Qui a envie d’être aimé ? est adapté d’un best-seller, Les Catholiques anonymes, qui raconte la conversion tardive d’un quadra urbain d’aujourd’hui au catholicisme (combien c’est déconcertant pour l’entourage, sociologiquement stigmatisant ; ce qu’apporte la foi, etc.). Deux voies se dessinent. L’une, purement intime et spirituelle, que le film d’Anne Giafferi arpente à pas plus que feutrés, par peur de faire du prosélytisme. L’autre, ouvertement sociale, consiste à s’amuser de la ringardisation actuelle du catholicisme dans la société, voire, sans mauvais jeu de mots, de sa diabolisation. Ce qui reviendrait à faire de la comédie de mœurs à la Chatiliez, mais là encore, le film refuse poliment la proposition, affolé par l’ampleur des clichés, par le rire brut. La preuve la plus éloquente de cette volte face comique, c’est l’ex-Deschiens Philippe Duquesne dans le rôle du curé : un tel choix supposait une invitation au délire, que la mise en scène, presque tout de suite, étouffe sous la sympatocherie.

Il s’agit donc de biaiser, d’introduire le sujet par petites touches, l’air de rien, dans une chronique familiale où Antoine (Caravaca, excellent) reconduit avec son fils les relations désastreuses qu’il entretient avec son père et son frère (Benjamin Biolay, dont l’arrogance naturelle est nettement plus convaincante que celle qu’il fabrique laborieusement ici). Cela donne une tripotée de réflexions symptomatiques, de symboles, délivrés par un dîner qui tourne mal, une bible qu’on planque derrière ses dossiers comme une revue porno, quand la secrétaire arrive sans frapper. Cette discrétion en marche forcée provoque un terrible amalgame : la gêne inhérente au sujet devient celle du film, qui, à force de prendre des pincettes, se révèle sursignifiant et très artificiel. Caravaca reçoit une baffe de son frère odieux ? Il tend la joue gauche – tu cogites, spectateur ? Et après s’être bien moqué du rituel vermoulu de la catéchèse, le personnage doit se rendre à l’évidence : lui aussi, « a envie d’être aimé » comme le lui suggérait le curé. Voilà. Duquesne ne déconnera donc jamais, sans pour autant prêcher la bonne parole (la cure religieuse est coupée au montage), Caravaca explique à sa sœur, et à sa femme que tout cela lui fait du bien, qu’il ne faut pas avoir peur.

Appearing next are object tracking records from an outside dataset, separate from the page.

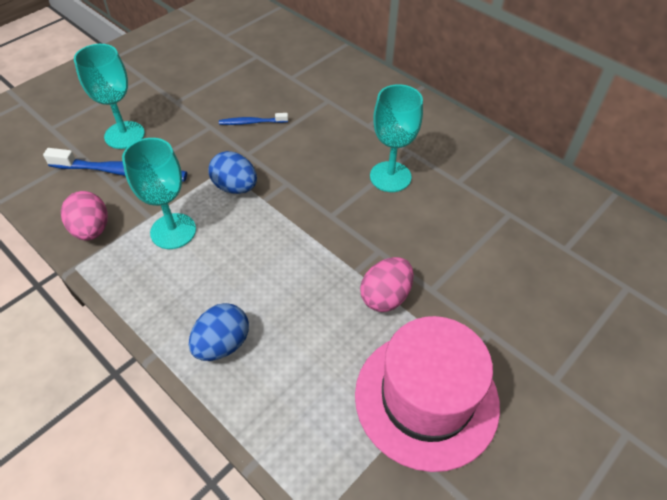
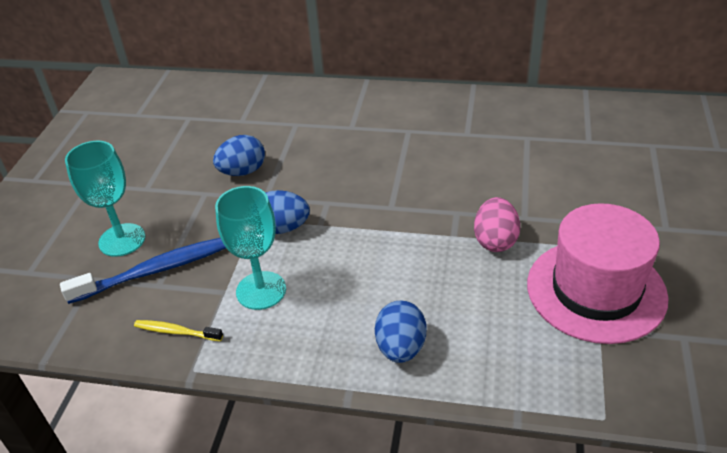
camera: 30 degrees left, 10 degrees down
pink egg [61,191,108,240] -> yellow toothbrush [134,320,223,341]
blue toothbrush [219,113,288,125] -> blue egg [213,135,265,176]
turquoise goblet [370,84,423,192] -> none

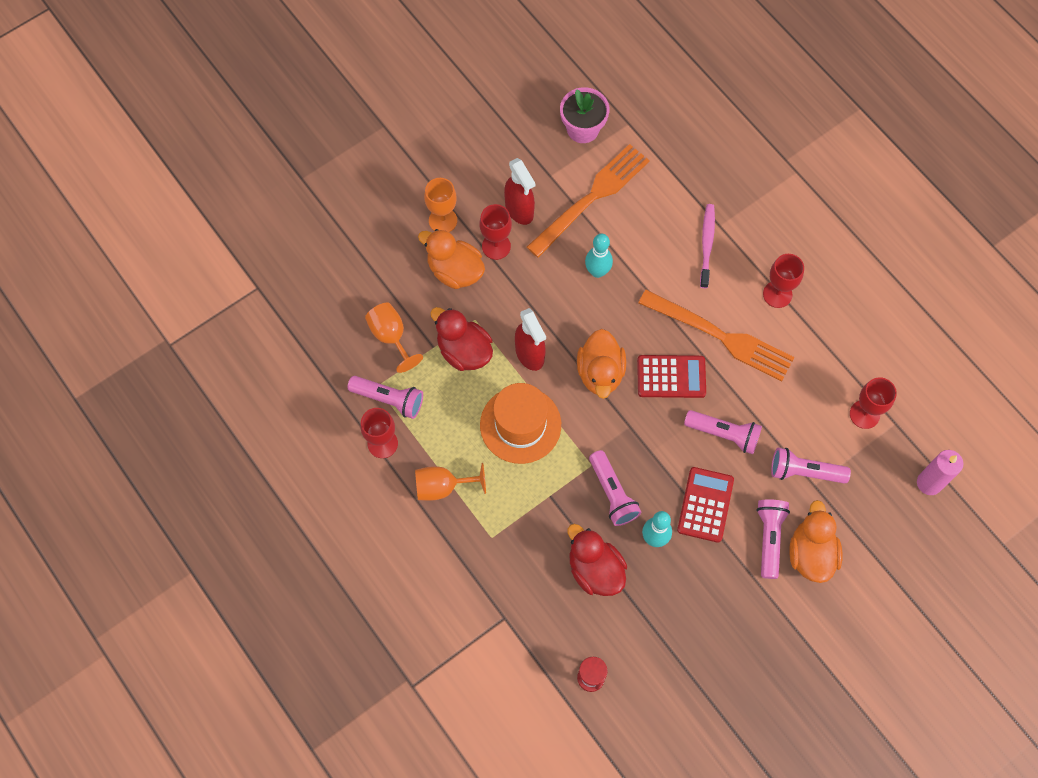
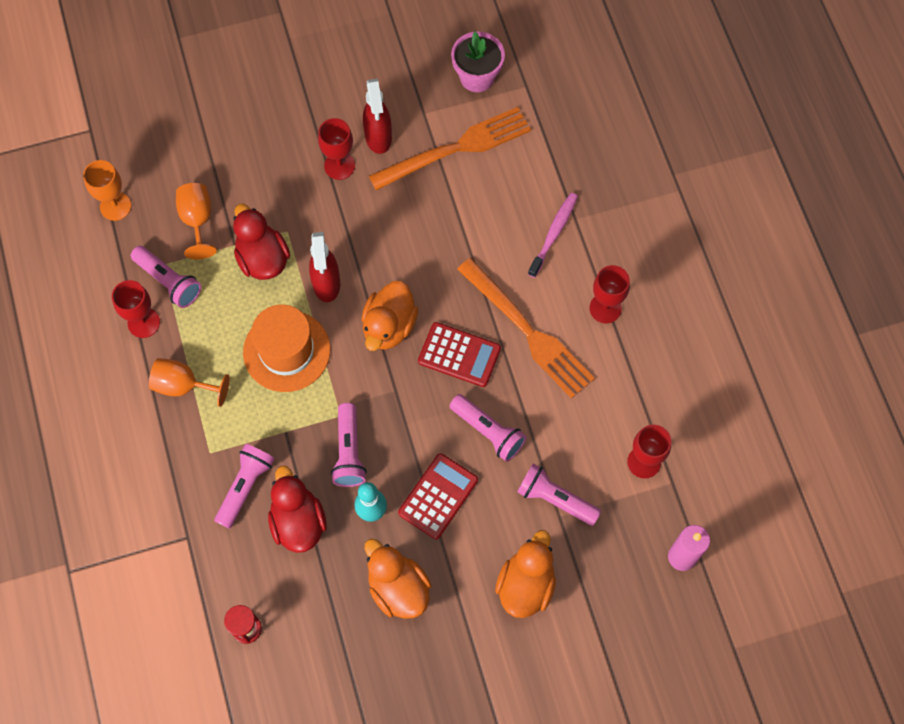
camera: 20 degrees right, 0 degrees up
orange duck [418,229,485,289] -> orange duck moved to [365,539,431,619]
orange goblet [424,178,457,232] -> orange goblet moved to [83,160,131,221]
turquoise bowling pin [585,234,613,278] -> none
pink flashlight [756,499,790,579] -> pink flashlight moved to [215,444,275,529]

Néanmoins, plus le personnage prétend se libérer du regard des autres, plus le récit s’enfonce dans la sociologie psychologisante, habituel surmoi de la comédie dramatique française : les petits tracas de la famille et du couple, le rapport d’Antoine à l’argent, à la cigarette, aux loisirs, les petits bisous et confidences sur l’oreiller du lit conjugal. Rien de passionnant, mais une chose notable, au fond très catholique : le sentiment de culpabilité et d’aigreur qui se dégage de l’ensemble, l’impression que le film regrette de choisir par défaut ce qu’il sait faire, frustré de renoncer à son dessein originel. Cette énième contrariété finit par produire son charme. Derrière le traité curatif guilleret, c’est plutôt l’observation clinique d’un personnage borné qu’on distingue, de plus en plus ulcéré par les faiblesses de son fils, à mesure que sa thérapie progresse. Ce refoulement filmé au pied de la lettre à la manière d’une série B de psychokiller (Caravaca, archi cassant, limite inquiétant, est convaincu d’être un père cool) trace une perspective inattendue, un flux discrètement subversif qui perturbe le ronron de la chronique néo-bourgeoise (on attend en vain la rébellion du jeune, de plus en plus terrorisé par son père, belle idée). Mais tout cela ne reste qu’au stade de l’épiphénomène, et tel un blob, le gentil film familial se reconstitue à coups de câlins et de tapes dans le dos. L’envie de se faire aimer, sans doute.